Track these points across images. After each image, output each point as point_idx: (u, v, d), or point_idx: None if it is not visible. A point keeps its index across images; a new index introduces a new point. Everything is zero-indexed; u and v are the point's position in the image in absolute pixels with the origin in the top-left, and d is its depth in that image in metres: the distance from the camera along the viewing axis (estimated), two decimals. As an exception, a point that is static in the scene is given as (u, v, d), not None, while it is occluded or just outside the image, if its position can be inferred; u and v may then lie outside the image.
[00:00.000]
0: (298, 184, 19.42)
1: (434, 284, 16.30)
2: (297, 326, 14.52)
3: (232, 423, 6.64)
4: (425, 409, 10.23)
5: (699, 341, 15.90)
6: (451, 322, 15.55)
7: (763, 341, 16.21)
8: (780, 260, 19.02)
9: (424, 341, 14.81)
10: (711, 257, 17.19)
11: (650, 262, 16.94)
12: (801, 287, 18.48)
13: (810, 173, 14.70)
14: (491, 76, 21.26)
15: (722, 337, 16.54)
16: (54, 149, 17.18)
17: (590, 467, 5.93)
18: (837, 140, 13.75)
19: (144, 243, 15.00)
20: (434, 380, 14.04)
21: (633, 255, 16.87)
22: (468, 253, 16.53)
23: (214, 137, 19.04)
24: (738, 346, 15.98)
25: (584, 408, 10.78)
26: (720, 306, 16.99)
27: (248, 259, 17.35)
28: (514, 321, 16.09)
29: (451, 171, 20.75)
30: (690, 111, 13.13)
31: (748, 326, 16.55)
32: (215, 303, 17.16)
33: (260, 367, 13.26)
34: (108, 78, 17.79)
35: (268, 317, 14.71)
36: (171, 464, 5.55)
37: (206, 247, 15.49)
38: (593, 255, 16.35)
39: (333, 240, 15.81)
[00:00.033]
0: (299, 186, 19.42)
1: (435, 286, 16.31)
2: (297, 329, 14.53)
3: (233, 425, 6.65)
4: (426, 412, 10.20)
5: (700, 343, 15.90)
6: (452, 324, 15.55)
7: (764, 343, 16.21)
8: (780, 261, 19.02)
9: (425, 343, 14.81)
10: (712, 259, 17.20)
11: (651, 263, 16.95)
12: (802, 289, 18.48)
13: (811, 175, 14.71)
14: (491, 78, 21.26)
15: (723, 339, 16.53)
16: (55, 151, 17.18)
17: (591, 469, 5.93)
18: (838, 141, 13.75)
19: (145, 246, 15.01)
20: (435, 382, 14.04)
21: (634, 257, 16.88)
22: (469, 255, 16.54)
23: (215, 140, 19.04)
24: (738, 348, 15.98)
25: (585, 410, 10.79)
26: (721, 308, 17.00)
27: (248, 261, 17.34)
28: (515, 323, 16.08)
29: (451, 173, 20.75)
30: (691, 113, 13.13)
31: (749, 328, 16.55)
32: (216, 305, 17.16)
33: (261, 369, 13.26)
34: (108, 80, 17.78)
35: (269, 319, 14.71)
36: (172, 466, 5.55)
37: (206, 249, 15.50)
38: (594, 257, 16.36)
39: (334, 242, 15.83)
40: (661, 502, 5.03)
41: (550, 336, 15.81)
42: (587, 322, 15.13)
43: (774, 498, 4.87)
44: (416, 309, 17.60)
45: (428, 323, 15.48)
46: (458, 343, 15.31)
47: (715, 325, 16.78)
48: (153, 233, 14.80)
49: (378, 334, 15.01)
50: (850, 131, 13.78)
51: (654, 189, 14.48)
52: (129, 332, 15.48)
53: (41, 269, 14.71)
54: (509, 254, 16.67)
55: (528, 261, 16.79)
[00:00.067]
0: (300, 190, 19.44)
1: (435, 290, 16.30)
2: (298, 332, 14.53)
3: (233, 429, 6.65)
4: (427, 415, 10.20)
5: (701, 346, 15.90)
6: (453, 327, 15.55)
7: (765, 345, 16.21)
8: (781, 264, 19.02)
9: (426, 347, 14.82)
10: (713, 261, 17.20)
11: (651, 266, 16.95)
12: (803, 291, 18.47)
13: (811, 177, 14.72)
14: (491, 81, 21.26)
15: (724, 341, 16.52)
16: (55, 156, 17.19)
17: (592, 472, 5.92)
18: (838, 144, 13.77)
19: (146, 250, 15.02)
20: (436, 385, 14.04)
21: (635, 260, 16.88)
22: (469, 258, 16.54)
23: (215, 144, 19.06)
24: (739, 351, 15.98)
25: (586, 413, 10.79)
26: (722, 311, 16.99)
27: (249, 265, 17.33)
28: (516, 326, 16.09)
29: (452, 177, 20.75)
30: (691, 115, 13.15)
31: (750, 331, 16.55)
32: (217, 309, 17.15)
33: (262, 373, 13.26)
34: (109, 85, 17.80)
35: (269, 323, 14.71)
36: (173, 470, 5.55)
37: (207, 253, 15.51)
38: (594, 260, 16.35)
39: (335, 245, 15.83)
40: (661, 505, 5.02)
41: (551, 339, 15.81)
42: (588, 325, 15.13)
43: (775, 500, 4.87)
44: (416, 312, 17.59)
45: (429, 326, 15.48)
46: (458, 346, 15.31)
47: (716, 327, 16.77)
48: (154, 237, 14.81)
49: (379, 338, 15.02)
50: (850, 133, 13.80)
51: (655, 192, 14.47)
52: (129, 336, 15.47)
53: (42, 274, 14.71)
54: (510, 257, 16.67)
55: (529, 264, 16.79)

* [Description of the task] For this exercise, please output exactly the lines above starting at the line with "4: (425, 409, 10.23)" and ending at the line with "39: (333, 240, 15.81)", ends included.

* [Output below]
4: (425, 409, 10.23)
5: (699, 341, 15.90)
6: (451, 322, 15.55)
7: (763, 341, 16.21)
8: (780, 260, 19.02)
9: (424, 341, 14.81)
10: (711, 257, 17.19)
11: (650, 262, 16.94)
12: (801, 287, 18.48)
13: (810, 173, 14.70)
14: (491, 76, 21.26)
15: (722, 337, 16.54)
16: (54, 149, 17.18)
17: (590, 467, 5.93)
18: (837, 140, 13.75)
19: (144, 243, 15.00)
20: (434, 380, 14.04)
21: (633, 255, 16.87)
22: (468, 253, 16.53)
23: (214, 137, 19.04)
24: (738, 346, 15.98)
25: (584, 408, 10.78)
26: (720, 306, 16.99)
27: (248, 259, 17.35)
28: (514, 321, 16.09)
29: (451, 171, 20.75)
30: (690, 111, 13.13)
31: (748, 326, 16.55)
32: (215, 303, 17.16)
33: (260, 367, 13.26)
34: (108, 78, 17.79)
35: (268, 317, 14.71)
36: (171, 464, 5.55)
37: (206, 247, 15.49)
38: (593, 255, 16.35)
39: (333, 240, 15.81)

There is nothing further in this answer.